Hockey has started up again, and it goes without saying that the debate over fighting in hockey was not long in following. We were only a couple of hours into the big Habs-Leafs season opener when professional chunkheads Colton Orr and George Parros locked up for their second bout of the night. As it was winding down, the Leafs’ Orr fell and pulled Parros to the ice face-first by the jersey, causing millions to wince and the debonair Princeton graduate to lose consciousness briefly. Medics, acting out of their usual abundance of caution, carried off the bloodied Parros on a spine board.
Even as he was being treated, the calls for a permanent end to hockey fighting began to ascend to heaven. One doubts whether Parros privately welcomed this touching concern, since the most immediate effect of such a measure would be to run George Parros out of the National Hockey League at Mach 1. You could not help feeling that some people were hoping it might happen overnight while he was indisposed. “Sorry, George. We got together and decided to let your career die with dignity.”
This is not an argument in favour of fighting in hockey, but it was curious that the debate sparked up after an injury that was somewhat incidental to the fight itself. Moreover, nobody much felt the need to wait and find out whether Parros was seriously hurt, which he wasn’t, by hockey standards.
The rhetoric that follows ugly hockey fights descends immediately onto Twitter nowadays, seemingly of its own accord. You have obnoxious parents wondering indignantly how they will explain a fight to their saintly hockey-loving children, who have apparently never seen anyone bopped on the nose in a sandbox with a Tonka truck. You have the purists shouting that fighting is “not part of the game,” as if the “game” were a machine to be optimized, to be made as homogenous as possible as a matter of efficiency. You have the prophets of doom, warning that any day now an NHL fight will kill somebody: perhaps that will happen as soon as this sentence is printed, but it would be a first, and the league’s 98th birthday is right around the corner.
What strikes me is that almost all the objections to fighting apply equally well to the modern practice of blocking shots in the defensive zone with one’s body—a feature of the game that goes back 20 or 25 years, rather than 150, and thus cannot be defended as inherent to the play of hockey. Shot-blocking has already ended the careers of a few decent NHL players. Looking over the great pyramid of hockey, descending from the pros to recreational leagues, hard shots to the throat or the thorax have surely caused more deaths than fights ever did.
A recent study showed that in the current NHL pucks cause about as many concussions as ﬁghts, though that ratio will probably change as the visor-free players gradually disappear. That is without considering the more frightening injuries that pucks do cause and that fights by and large do not. If I had to bet on the cause of the next on-ice death in the NHL I would certainly back an ill-timed or unlucky shot block over a fight, and I would not need even odds.
Shot-blocking has its specialists, just as fist-fighting does. When we are denouncing fighting, we argue that the George Parroses of hockey must be forced to quit for their own sake—spared the lucrative temptation to risk life and health in the name of entertainment and vicious machismo. Shot-blocking, much more obviously than fighting, is not something a sane person would do for fun.
But how are the death-defying shot-blockers regarded? It should suffice to point out that the official league statistics do not tabulate the fights the game “tolerates,” but do count blocked shots. Commentators, even coaches and general managers, cite the figures and praise the league leaders. Maclean’s corporate sibling Sportsnet once included shot-blocking as part of a slapped-together “Grit Index” in a digital graphic.
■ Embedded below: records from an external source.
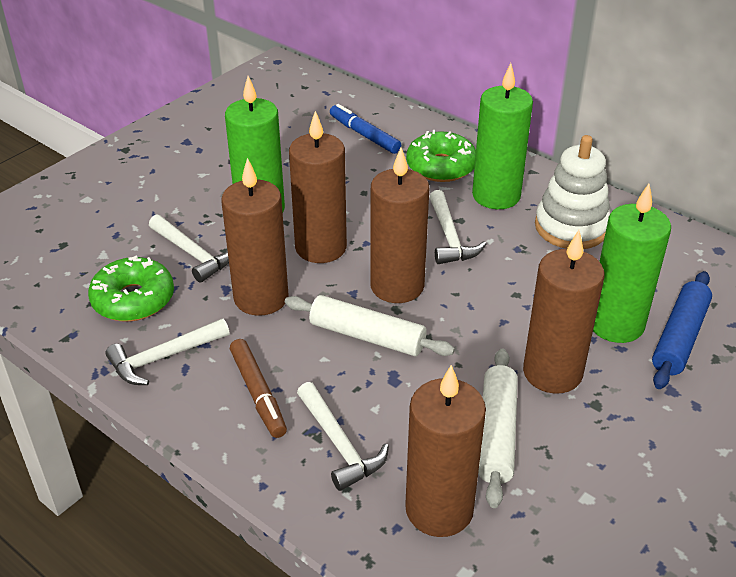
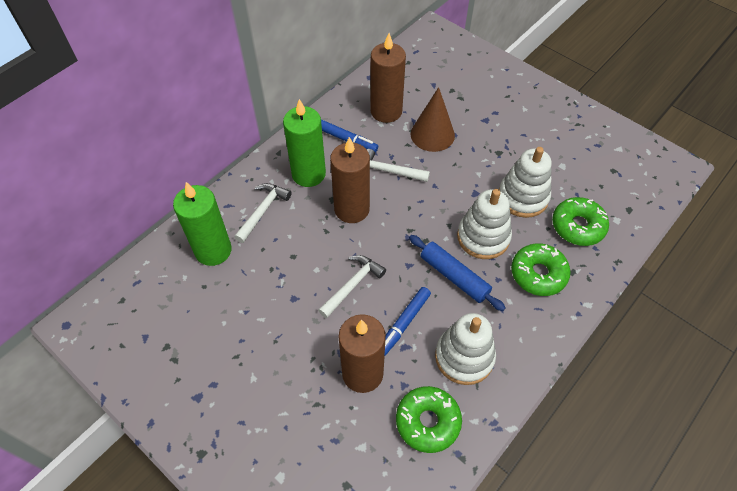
blue marker: [330,104,401,154] = 1 -> [321,119,378,153] [385,287,431,356] = 2
brown candle: [221,158,288,316] [289,111,347,263] [370,148,429,303] [405,365,486,537] [523,230,605,394] = 5 -> [330,137,370,223] [338,314,386,393] [370,33,406,123] = 3
brown cone: none = 0 -> [411,87,455,152] = 1
brown marker: [230,339,287,438] = 1 -> none = 0
green candle: [225,76,285,212] [472,63,533,209] [593,184,671,343] = 3 -> [173,182,232,266] [283,99,326,187] = 2
green donut: [88,256,174,321] [406,130,476,182] = 2 -> [396,386,462,453] [511,243,570,296] [552,197,609,246] = 3
white hammer: [105,318,230,385] [149,215,229,283] [297,382,389,491] [429,190,486,264] = 4 -> [234,183,292,243] [318,255,386,318] [366,149,430,182] = 3
white rolling pin: [285,295,455,356] [478,349,518,508] = 2 -> none = 0
white stacking toy: [535,135,610,249] = 1 -> [435,313,496,385] [457,189,512,259] [499,147,552,218] = 3

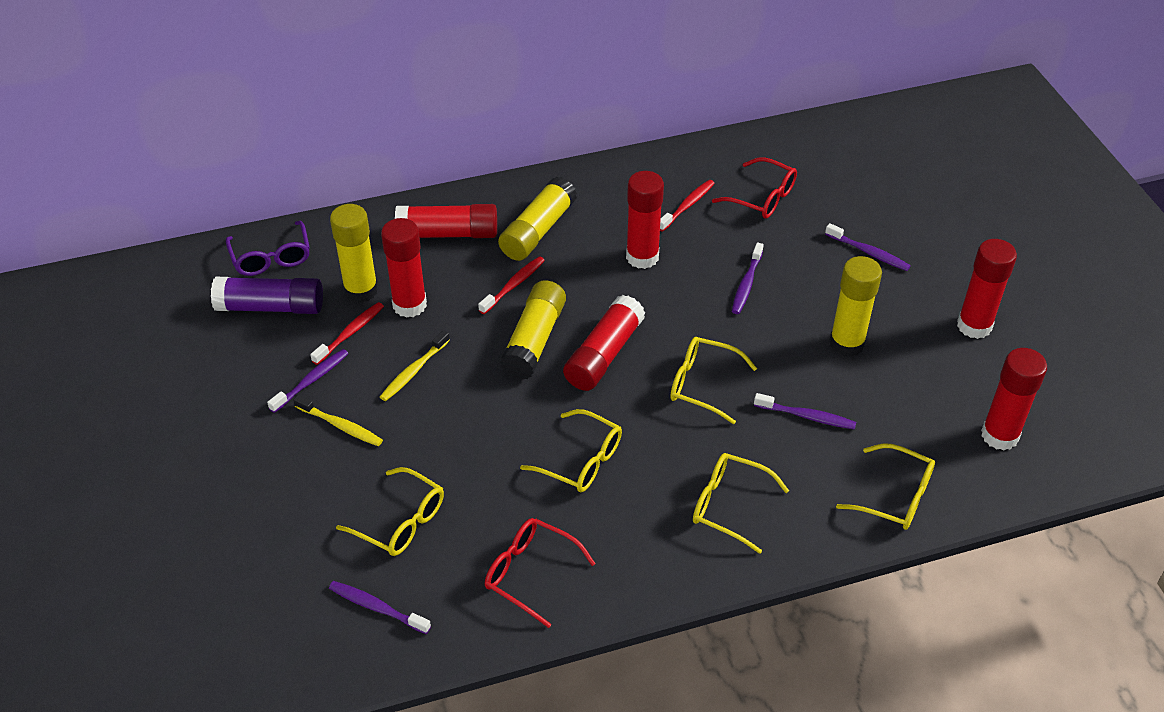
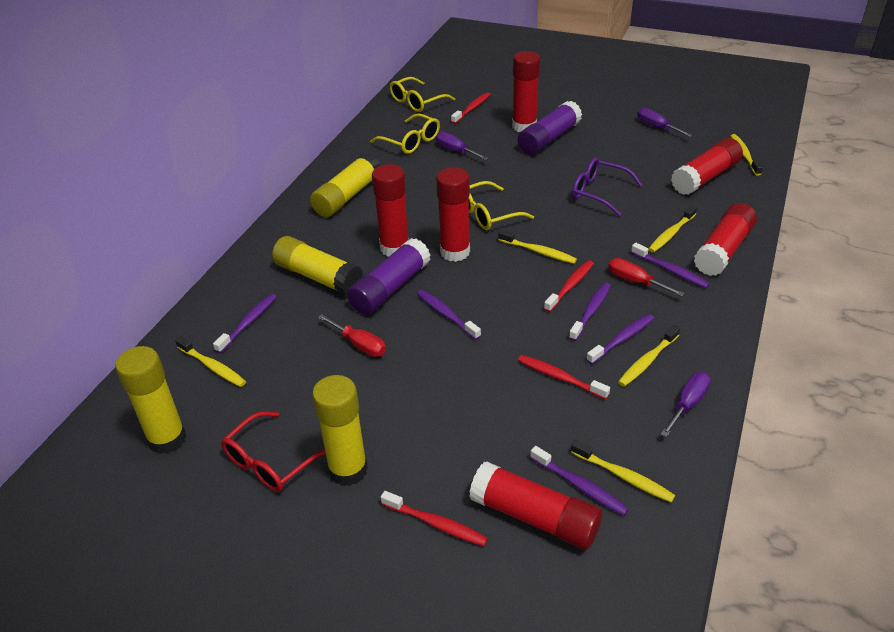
purple glue stick: [211,277,323,314] = 1 -> [347,238,430,315] [518,101,582,155] = 2
purple screwdriver: none = 0 -> [436,132,488,160] [637,108,692,137] [661,372,711,437] = 3
purple toothbrush: [267,349,349,413] [329,581,431,634] [732,243,764,314] [754,393,856,429] [825,223,911,271] = 5 -> [213,294,277,353] [417,290,481,340] [530,446,629,516] [569,283,611,341] [586,314,654,364] [631,243,710,288] = 6
red glasses: [485,518,596,628] [712,157,797,219] = 2 -> [221,411,326,492] = 1
red screwdriver: none = 0 -> [318,314,386,357] [608,258,685,297] = 2
red toothbrush: [310,302,384,365] [478,256,545,314] [660,180,715,232] = 3 -> [381,491,488,546] [451,92,491,124] [518,355,610,400] [544,260,594,312] = 4
yellow glasses: [336,467,444,556] [520,409,622,492] [670,337,757,424] [693,453,789,554] [836,443,935,530] = 5 -> [370,113,440,154] [390,77,455,112] [469,181,534,230] = 3
yellow toothbrush: [293,395,383,446] [380,330,450,401] = 2 -> [175,336,246,387] [498,230,577,264] [571,440,675,503] [618,325,680,387] [648,205,697,253] [730,134,763,176] = 6

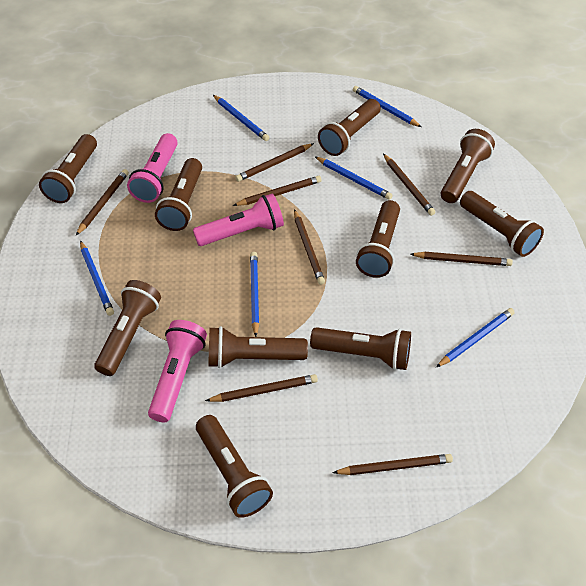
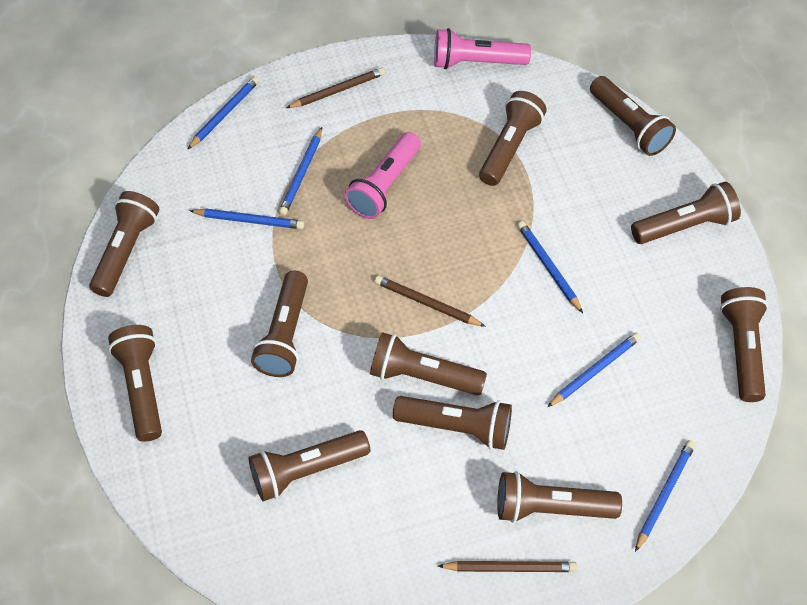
brown flashlight: [39,134,97,203] [94,280,161,376] [155,158,202,231] [196,415,273,518] [208,326,308,368] [310,327,411,370] [318,99,381,156] [356,200,400,278] [441,129,495,203] [460,191,544,257] = 10 -> [89,191,160,297] [108,325,162,442] [248,430,370,501] [251,271,308,377] [370,332,487,395] [393,396,512,450] [479,91,547,186] [497,471,622,523] [590,76,676,156] [631,182,741,244] [720,287,768,402] = 11
brown pencil: [76,169,129,235] [205,374,318,402] [233,176,322,206] [235,143,314,182] [294,209,325,285] [332,454,453,475] [383,154,435,216] [410,252,513,266] = 8 -> [286,67,385,108] [374,275,486,327] [438,561,577,572] = 3
pink flashlight: [127,133,178,203] [148,320,207,422] [193,193,284,246] = 3 -> [344,132,421,219] [434,28,531,69] = 2

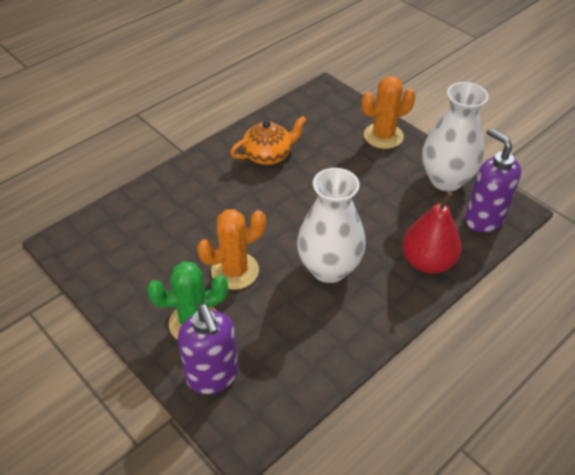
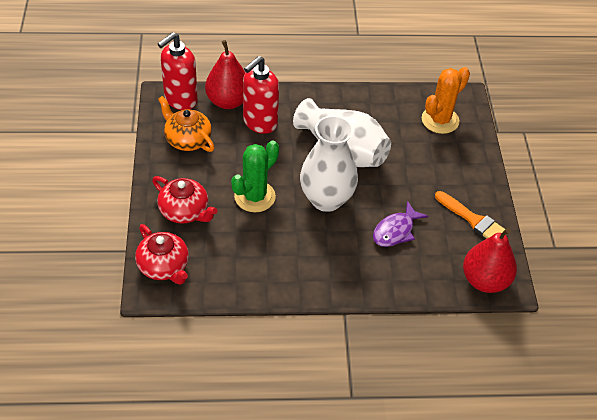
orange brush: none = 0 -> [435,191,507,238] = 1
orange cactus: [197,209,266,290] [361,76,416,149] = 2 -> [422,67,470,134] = 1
purple fish: none = 0 -> [373,201,428,247] = 1
purple soap dispenser: [178,304,238,394] [465,128,521,233] = 2 -> none = 0
red pear: [402,191,461,274] = 1 -> [205,40,245,109] [463,228,517,293] = 2
red soap dispenser: none = 0 -> [158,32,198,110] [243,56,279,134] = 2
red teapot: none = 0 -> [135,224,189,284] [152,176,218,224] = 2

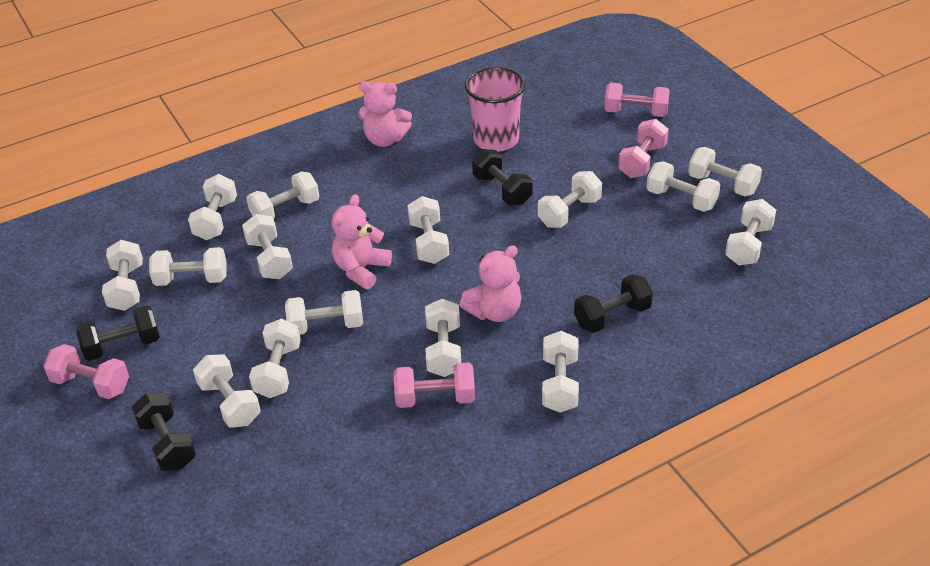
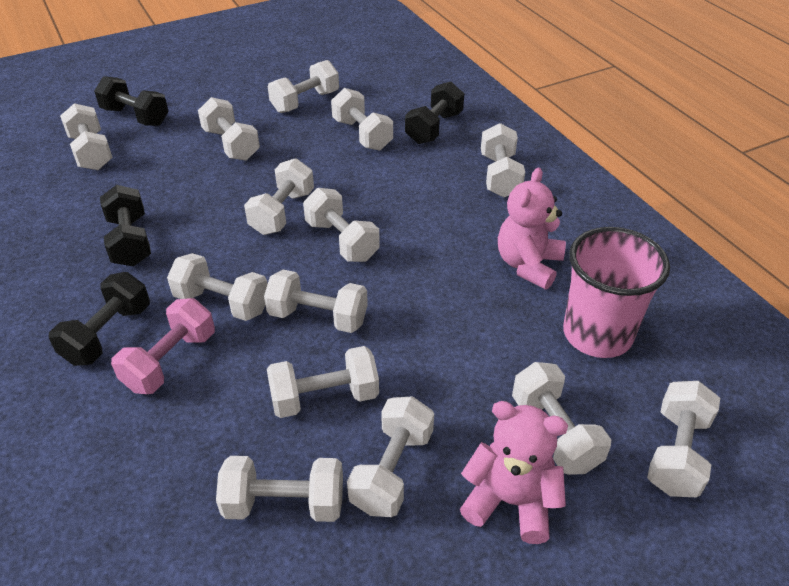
pink dumbbell: [43,344,129,399] [394,362,475,408] [604,83,670,117] [618,119,669,178] = 4 -> [111,298,215,394] = 1
pink teddy bear: [332,194,392,289] [358,81,412,147] [460,245,521,322] = 3 -> [460,401,568,544] [498,168,566,290] = 2
white dumbbell: [102,240,143,311] [149,247,227,286] [188,174,237,240] [193,354,261,428] [242,214,293,279] [246,172,319,220] [249,319,301,398] [285,290,363,335] [407,196,449,264] [425,299,461,377] [538,171,602,228] [542,331,579,413] [646,161,720,212] [688,147,762,196] [725,199,776,265] = 15 -> [60,103,113,170] [167,253,268,321] [198,97,260,161] [216,456,343,522] [244,158,314,235] [264,270,368,333] [267,346,379,418] [268,60,339,113] [303,188,380,262] [331,88,393,151] [347,396,434,517] [481,123,525,197] [512,362,611,475] [647,381,720,497] = 14

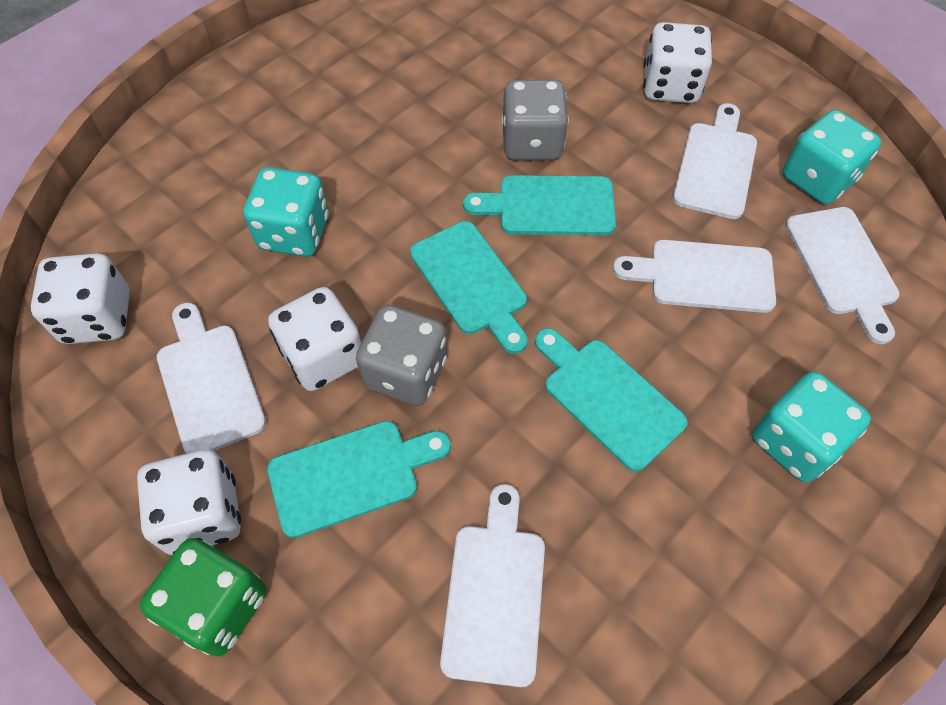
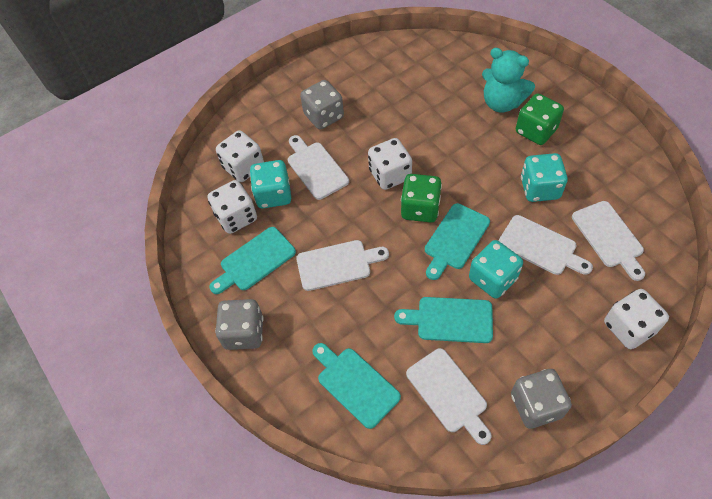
green dice: [140,538,266,656] = 1 -> [401,174,442,223] [516,94,564,145] = 2
grey dice: [356,305,447,406] [502,80,569,160] = 2 -> [215,299,264,350] [300,80,344,130] [511,369,572,429] = 3
turquoise teddy bear: none = 0 -> [482,48,535,113] = 1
Even the kind of relatively evolved hockey commentator who tut-tuts disapprovingly at an honest scrap will revert to old-timey type when some courageous plug stops a Chara one-timer with a face or ankle or scrotum. It is “taking one for the team,” which is precisely the unhappy, self-sacrificing behavioral pretext that is unanimously decried when Parros gets an owie. How can manly bravado be an ugly vestige of Neanderthality in one context and a stony old Roman virtue in another? Try explaining that one to your kids.